SCOTUS Sides with South Carolina GOP In Gerrymandering Case

(NewsWorthy.news) – The Supreme Court of the United States has sided with South Carolina’s Republicans in upholding a Republican-drawn congressional district.

The decision reversed a previous ruling by a lower court that the boundaries amounted to a racial gerrymander in violation of the constitution. The justices voted 6-3 along ideological lines to sign off the design that reinforces the Republican tilt of GOP Representative Nancy Mace’s district. The verdict helps Republicans with keeping the seat in the future, though the new map had already been implemented in advance of the 2024 election regardless of the verdict of the Supreme Court.

The conservative majority in the high court dismissed arguments that the design unacceptably moved roughly 30,000 black voters from the Charleston area to another district. The National Association for the Advancement of Colored People had claimed that the design pushed the legal limits of partisan gerrymandering regarding race by shuffling around black voters to secure the district as a Republican seat.
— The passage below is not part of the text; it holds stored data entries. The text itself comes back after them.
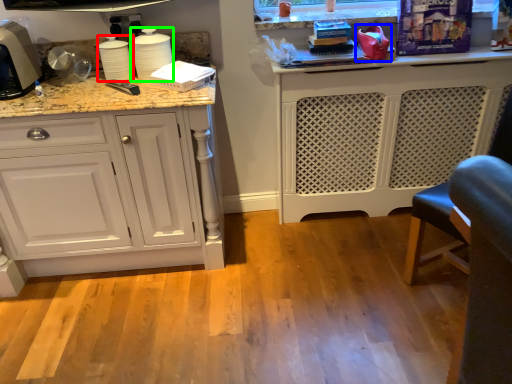
Question: Estimate the real-world distances between objects in this image. Which object is farther from appliance (highlighted by a red box), appliance (highlighted by a blue box) or appliance (highlighted by a green box)?

Choices:
 (A) appliance
 (B) appliance

Answer: (A)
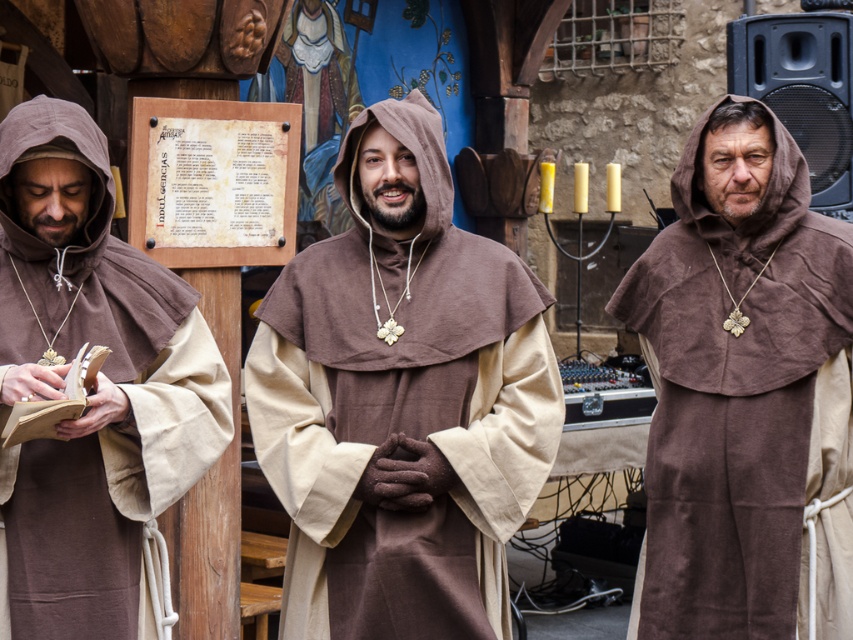
You are a tailor measuring two robes for alterations. You have a brown cotton robe at center and a brown cotton robe at left. Which robe requires a longer hem? Please explain based on their sizes.

The brown cotton robe at center requires a longer hem because it is much taller than the brown cotton robe at left.

You are a tailor observing the two robes in the image. The brown cotton robe at center and the brown linen robe at right. Which robe is positioned higher in the image?

The brown cotton robe at center is positioned higher than the brown linen robe at right.

You are designing a historical costume exhibit and need to display two robes from the image. The brown linen robe at right and the brown cotton robe at left must be arranged side by side. Which robe should be placed on the left side to maintain proper scale and visual balance?

The brown cotton robe at left should be placed on the left side because it is smaller in size compared to the brown linen robe at right, ensuring visual balance when displayed side by side.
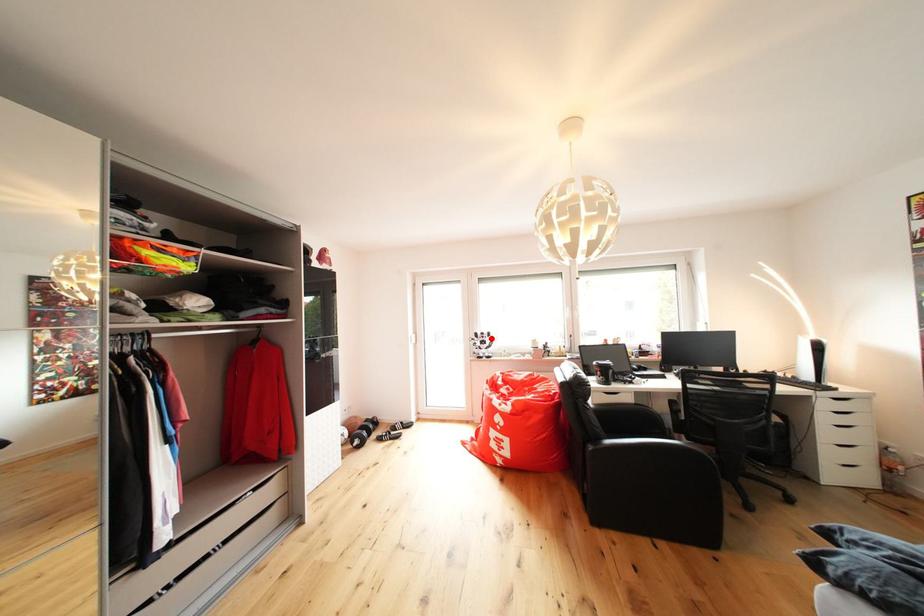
In February’s South Carolina primary, former President Donald Trump gave a controversial speech in which he suggested that black voters related to him as a victim of persecution because of his mugshot. Regardless of criticism from Democrats of the presumptive presidential nominee’s comments, Trump’s speech was reportedly well-received, and President Joe Biden is increasingly falling out of favor with the state’s black voters and backing Trump instead.

Justice Samuel Alito, who wrote the majority opinion, said that the findings of the district court were “clearly erroneous.” The Supreme Court stated that, though race and politics closely correlate in the state, voters who challenged the new congressional boundaries provided no evidence of racial gerrymandering. The Republicans argued that they had not considered race, and that the design was purely partisan. Alito added that politics had interfered with the whole mapmaking process.

Chief Justice John Roberts argued that the claims of a racial gerrymander were based on circumstantial evidence, and that though it was possible to bring the claim based on such evidence, it would be an unprecedented move in voting rights jurisprudence.

Earlier in 2024 a panel of three federal judges, including one appointed by former President Barack Obama and another appointed by Biden, agreed with the claims that the boundary change was motivated by an attempt to “bleach” black voters out of the Charleston County region.